Nuit et lumière – sur EXTRA LIFE de Gisèle Vienne
Comment les humains, qui seuls entre les espèces ne disposent d’aucun câblage instinctuel, parviennent-ils à consister ? Par d’autres humains – particulièrement dans les premières années, où les termes du problème sont très simples : de l’aide ou périr.

Or qu’advient-il d’un individu qui, en lieu et place de rencontres constituantes, fait trop tôt une trop mauvaise rencontre ? Une rencontre qui l’amène à dé-consister, alors même que sa tenue psychique et corporelle est encore en litige ?

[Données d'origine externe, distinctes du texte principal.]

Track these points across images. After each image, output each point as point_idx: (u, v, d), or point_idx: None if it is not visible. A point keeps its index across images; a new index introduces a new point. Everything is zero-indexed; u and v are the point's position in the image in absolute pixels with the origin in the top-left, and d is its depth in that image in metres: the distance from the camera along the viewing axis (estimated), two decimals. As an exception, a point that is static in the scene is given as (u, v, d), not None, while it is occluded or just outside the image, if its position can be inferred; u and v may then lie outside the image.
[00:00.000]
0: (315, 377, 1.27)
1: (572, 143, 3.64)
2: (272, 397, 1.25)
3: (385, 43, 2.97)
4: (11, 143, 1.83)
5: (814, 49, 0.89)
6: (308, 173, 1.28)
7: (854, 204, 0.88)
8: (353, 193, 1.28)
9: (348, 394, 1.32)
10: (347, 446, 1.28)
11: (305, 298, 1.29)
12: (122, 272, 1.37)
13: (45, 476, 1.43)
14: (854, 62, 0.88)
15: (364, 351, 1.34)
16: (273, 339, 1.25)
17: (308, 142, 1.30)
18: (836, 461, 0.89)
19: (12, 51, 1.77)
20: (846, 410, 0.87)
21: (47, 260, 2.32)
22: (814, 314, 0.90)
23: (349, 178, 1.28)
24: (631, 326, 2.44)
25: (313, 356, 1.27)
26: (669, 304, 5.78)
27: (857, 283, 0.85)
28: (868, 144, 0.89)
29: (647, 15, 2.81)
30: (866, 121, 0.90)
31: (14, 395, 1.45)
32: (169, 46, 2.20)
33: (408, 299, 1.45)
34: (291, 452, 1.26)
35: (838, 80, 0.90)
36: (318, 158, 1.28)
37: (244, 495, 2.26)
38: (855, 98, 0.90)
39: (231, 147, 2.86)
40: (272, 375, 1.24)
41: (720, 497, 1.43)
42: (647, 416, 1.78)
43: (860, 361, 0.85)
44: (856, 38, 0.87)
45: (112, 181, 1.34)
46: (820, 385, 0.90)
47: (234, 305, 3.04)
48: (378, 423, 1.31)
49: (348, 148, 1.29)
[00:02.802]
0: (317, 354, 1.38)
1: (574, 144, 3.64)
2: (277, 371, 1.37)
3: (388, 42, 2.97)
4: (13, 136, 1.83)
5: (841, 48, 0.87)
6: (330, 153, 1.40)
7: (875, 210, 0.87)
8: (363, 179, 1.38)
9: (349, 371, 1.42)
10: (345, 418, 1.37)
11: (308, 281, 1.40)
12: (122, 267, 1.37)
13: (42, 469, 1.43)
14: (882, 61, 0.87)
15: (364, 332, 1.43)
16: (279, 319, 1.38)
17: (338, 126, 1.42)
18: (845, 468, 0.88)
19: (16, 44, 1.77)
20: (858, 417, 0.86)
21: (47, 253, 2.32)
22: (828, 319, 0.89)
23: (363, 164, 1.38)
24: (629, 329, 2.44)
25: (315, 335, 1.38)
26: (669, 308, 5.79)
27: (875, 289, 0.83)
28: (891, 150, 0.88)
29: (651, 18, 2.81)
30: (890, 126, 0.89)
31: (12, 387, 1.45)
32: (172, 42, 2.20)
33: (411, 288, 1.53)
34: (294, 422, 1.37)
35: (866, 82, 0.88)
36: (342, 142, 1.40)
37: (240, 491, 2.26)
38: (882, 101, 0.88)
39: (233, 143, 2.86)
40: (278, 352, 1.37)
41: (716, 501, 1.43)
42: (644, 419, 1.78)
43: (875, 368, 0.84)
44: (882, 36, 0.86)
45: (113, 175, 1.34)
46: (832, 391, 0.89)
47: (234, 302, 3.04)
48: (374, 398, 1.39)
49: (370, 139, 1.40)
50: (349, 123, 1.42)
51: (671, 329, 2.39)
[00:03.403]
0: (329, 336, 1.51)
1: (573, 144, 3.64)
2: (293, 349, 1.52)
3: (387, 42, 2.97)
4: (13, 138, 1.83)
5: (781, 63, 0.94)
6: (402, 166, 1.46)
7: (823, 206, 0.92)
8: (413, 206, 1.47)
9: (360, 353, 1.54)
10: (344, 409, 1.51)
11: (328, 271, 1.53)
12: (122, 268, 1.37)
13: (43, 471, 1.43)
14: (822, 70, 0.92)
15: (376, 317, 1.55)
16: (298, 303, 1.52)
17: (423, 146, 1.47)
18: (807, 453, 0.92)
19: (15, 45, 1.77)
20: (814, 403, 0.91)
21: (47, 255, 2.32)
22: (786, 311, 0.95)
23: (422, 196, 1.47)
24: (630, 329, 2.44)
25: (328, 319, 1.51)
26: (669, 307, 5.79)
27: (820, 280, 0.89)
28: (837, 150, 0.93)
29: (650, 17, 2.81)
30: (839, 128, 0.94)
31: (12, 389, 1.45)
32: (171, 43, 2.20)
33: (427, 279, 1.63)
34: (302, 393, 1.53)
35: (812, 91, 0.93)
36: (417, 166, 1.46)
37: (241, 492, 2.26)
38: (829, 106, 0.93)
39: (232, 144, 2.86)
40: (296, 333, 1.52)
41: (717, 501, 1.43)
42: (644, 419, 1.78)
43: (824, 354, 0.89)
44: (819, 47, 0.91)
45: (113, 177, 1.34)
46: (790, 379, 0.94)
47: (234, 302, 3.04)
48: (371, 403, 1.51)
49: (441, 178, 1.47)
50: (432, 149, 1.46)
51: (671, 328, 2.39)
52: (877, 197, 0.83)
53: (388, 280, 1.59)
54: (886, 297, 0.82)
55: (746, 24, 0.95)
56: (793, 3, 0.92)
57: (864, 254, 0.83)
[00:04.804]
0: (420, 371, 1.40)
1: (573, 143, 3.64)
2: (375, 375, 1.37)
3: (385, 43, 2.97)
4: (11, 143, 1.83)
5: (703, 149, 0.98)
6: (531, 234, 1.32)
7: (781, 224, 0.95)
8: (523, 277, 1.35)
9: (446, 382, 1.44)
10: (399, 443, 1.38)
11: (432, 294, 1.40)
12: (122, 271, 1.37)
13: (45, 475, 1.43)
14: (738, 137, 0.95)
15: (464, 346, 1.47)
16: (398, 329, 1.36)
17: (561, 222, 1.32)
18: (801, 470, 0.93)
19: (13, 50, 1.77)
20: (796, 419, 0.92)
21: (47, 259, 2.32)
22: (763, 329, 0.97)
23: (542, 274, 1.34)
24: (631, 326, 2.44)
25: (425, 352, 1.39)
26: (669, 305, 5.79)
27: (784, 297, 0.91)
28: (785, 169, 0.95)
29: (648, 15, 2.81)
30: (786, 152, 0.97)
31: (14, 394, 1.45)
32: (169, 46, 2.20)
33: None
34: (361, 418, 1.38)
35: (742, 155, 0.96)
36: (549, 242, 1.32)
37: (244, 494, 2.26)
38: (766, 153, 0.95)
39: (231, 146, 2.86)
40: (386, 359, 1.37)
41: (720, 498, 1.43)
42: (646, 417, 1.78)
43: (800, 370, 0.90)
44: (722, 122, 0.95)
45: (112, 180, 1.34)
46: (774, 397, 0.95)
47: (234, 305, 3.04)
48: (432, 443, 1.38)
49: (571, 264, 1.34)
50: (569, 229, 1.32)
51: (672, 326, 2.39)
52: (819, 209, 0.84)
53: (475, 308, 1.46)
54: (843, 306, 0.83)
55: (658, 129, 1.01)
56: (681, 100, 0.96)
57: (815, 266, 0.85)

Qu’arrive-t-il au corps-esprit enfant violé par une altérité normalement préposée à son renforcement ?
Ce corps grandit, mais avec cet effondrement qu’on – un on familial – lui a mis à l’intérieur. Une expérience hiéroglyphique l’a tracé, qu’il déchiffrera bien plus tard – libérant alors son terrible pouvoir de pulvérisation. Hiéroglyphique : les premières expériences sont suspendues aux qualifications qu’en donnent les adultes, relais du corps social. Or les énoncés qui prétendent caractériser l’inceste sont en réalité une entrave au sens. Ils ne désignent rien sinon le brouillage de ce qu’ils font mine de cerner.
Sur le coup, « oncle Bernard » te dit : « Je ne suis pas en train de te violer, je suis en train de te comprendre »[1]. Infiguration et défiguration ensemble : ta capacité réactionnelle paralysée. Plus tard, adulte, on – un on social – surenchérit : « l’inceste c’est l’interdit majeur, ça ne peut se produire ». Le corps social se contorsionne pour maintenir son point de civilisation au prix d’un déni qui achève de t’enfoncer dans des limbes symboliques. Car Lévi-Strauss l’assure : cet interdit-là, c’est le fondement des sociétés proprement humaines, la proscription absolue – lors même que partout, tout le temps, l’inceste se réitère[2].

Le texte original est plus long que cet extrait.